- [TRECHO DO DOCUMENTO]:
★ ★ ★ ★

Em 1926, quando escreveu o livro O Choque das raças ou o presidente negro, Lobato queria vê-lo publicado nos Estados Unidos, onde ocupava o cargo de adido cultural no consulado brasileiro de Nova York. Em carta ao amigo Godofredo Rangel, Lobato comenta: "Um romance americano, isto é, editável nos Estados Unidos (...). Meio à Wells, com visão do futuro. O clou será o choque da raça negra com a branca, quando a primeira, cujo índice de proliferação é maior, alcançar a raça branca e batê-la nas urnas, elegendo um presidente negro! Acontecem coisas tremendas, mas vence por fim a inteligência do branco. Consegue por meio de raios N. inventados pelo professor Brown, esterilizar os negros sem que estes se dêem pela coisa" [a “inteligência” do branco insere uma substância em produtos para alisamento de cabelos crespos].
Estou relembrando esse contexto para falar de Monteiro Lobato e dos livros infantis A caçada da onça, de 1924, e Caçadas de Pedrinho, de 1933. O MEC recomendou a contextualização e a orientação quanto a sua utilização em sala de aula, visto o forte teor racista contido nesses livros. Há quem veja na atitude do MEC uma censura à literatura, à livre interpretação, à livre expressão. Dizem que, agindo assim, logo estaremos podando trechos colonialistas, misóginos ou machistas de livros de Machado de Assis, José de Alencar ou Rudyard Kipling. Nem mesmo a Bíblia escaparia da sanha “politicamente correta” do Ministério de Educação e Cultura!

★ ★ ★ ★

(Entradas retiradas de uma coleção)
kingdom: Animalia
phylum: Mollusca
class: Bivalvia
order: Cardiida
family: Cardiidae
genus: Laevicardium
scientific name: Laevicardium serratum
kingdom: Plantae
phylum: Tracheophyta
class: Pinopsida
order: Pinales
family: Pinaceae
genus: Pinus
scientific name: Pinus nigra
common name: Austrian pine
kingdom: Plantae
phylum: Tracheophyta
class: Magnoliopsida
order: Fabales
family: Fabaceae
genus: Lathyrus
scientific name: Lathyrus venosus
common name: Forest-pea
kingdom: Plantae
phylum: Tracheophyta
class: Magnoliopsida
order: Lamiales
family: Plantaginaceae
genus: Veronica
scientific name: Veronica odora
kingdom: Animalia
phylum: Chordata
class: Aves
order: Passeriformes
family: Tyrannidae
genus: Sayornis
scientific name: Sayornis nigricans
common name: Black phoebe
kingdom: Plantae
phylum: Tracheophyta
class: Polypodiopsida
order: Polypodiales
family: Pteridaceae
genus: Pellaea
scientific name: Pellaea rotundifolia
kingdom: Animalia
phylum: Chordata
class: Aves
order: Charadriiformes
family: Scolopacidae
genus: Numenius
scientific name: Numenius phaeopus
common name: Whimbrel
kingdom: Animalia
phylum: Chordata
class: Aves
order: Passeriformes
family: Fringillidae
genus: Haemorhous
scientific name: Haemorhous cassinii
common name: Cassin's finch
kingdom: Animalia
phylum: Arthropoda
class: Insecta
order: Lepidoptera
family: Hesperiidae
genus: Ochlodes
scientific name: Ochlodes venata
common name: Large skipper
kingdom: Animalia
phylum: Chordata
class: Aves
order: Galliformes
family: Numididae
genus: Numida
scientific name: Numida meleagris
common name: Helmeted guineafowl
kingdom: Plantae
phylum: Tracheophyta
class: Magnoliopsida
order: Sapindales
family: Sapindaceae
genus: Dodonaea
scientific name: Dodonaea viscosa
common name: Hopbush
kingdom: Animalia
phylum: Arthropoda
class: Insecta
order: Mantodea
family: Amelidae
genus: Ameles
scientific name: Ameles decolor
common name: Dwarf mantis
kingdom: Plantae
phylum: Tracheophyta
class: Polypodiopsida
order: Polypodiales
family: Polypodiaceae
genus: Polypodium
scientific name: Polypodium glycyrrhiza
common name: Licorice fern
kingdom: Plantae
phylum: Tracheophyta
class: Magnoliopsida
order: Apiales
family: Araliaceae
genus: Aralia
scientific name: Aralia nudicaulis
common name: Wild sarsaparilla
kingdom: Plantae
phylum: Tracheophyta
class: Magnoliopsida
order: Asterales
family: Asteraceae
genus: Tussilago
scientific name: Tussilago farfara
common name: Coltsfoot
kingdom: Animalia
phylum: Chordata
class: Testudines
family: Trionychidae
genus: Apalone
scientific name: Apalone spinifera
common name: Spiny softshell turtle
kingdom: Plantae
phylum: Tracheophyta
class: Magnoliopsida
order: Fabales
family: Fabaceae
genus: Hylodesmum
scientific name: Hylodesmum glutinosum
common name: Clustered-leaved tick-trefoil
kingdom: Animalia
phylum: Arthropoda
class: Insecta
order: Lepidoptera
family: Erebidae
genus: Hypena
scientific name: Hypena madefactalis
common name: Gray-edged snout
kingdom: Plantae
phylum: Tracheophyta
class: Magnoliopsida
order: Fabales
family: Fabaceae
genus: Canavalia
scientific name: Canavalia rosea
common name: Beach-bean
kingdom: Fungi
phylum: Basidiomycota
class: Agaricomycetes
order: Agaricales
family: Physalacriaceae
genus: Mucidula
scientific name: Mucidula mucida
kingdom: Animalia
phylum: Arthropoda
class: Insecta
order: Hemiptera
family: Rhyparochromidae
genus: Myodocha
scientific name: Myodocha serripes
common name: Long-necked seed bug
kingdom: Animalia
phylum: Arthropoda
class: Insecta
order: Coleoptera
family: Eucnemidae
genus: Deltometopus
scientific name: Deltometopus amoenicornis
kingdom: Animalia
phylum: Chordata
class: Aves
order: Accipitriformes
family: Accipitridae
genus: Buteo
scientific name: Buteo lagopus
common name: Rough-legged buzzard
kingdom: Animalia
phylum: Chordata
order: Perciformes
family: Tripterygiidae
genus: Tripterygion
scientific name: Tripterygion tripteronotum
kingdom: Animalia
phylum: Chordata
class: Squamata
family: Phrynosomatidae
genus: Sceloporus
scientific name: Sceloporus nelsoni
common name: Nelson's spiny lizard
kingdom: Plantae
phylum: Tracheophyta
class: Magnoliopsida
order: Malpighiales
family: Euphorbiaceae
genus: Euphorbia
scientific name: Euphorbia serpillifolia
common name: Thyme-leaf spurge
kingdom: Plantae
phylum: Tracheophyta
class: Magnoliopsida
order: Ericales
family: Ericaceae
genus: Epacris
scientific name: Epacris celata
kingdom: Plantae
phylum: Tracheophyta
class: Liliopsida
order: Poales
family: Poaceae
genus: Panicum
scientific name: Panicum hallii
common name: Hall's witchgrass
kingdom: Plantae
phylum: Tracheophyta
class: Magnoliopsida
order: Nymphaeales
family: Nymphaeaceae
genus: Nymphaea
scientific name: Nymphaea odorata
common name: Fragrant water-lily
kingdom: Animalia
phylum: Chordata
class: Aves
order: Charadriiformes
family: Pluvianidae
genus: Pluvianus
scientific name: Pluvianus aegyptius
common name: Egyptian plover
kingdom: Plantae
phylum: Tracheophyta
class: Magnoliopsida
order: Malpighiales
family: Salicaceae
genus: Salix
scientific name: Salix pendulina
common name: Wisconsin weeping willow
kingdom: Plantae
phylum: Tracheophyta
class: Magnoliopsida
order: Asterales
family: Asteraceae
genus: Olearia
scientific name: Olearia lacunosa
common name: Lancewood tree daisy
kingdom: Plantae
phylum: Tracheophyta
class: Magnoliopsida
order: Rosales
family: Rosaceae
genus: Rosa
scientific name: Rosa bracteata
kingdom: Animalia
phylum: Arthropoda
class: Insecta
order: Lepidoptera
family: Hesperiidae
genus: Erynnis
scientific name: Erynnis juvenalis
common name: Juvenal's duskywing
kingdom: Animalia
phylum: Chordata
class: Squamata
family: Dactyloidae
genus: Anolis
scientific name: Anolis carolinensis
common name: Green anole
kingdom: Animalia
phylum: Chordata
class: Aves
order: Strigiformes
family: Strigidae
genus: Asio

★ ★ ★ ★

- [INSTRUÇÕES DAS TAREFAS]:
- 1) Segundo o trecho sobre Monteiro Lobato, que cargo Lobato ocupava em Nova York em 1926?
- 2) Reproduza o trecho sobre Monteiro Lobato entre "Estou relembrando esse" e "Educação e Cultura!", inclusive.
As linhas da coleção formam um material independente do trecho sobre Monteiro Lobato.

- [RESPOSTAS A SEGUIR]:
- 1) Ele era adido cultural no consulado brasileiro de Nova York.

- 2)
Estou relembrando esse contexto para falar de Monteiro Lobato e dos livros infantis A caçada da onça, de 1924, e Caçadas de Pedrinho, de 1933. O MEC recomendou a contextualização e a orientação quanto a sua utilização em sala de aula, visto o forte teor racista contido nesses livros. Há quem veja na atitude do MEC uma censura à literatura, à livre interpretação, à livre expressão. Dizem que, agindo assim, logo estaremos podando trechos colonialistas, misóginos ou machistas de livros de Machado de Assis, José de Alencar ou Rudyard Kipling. Nem mesmo a Bíblia escaparia da sanha “politicamente correta” do Ministério de Educação e Cultura!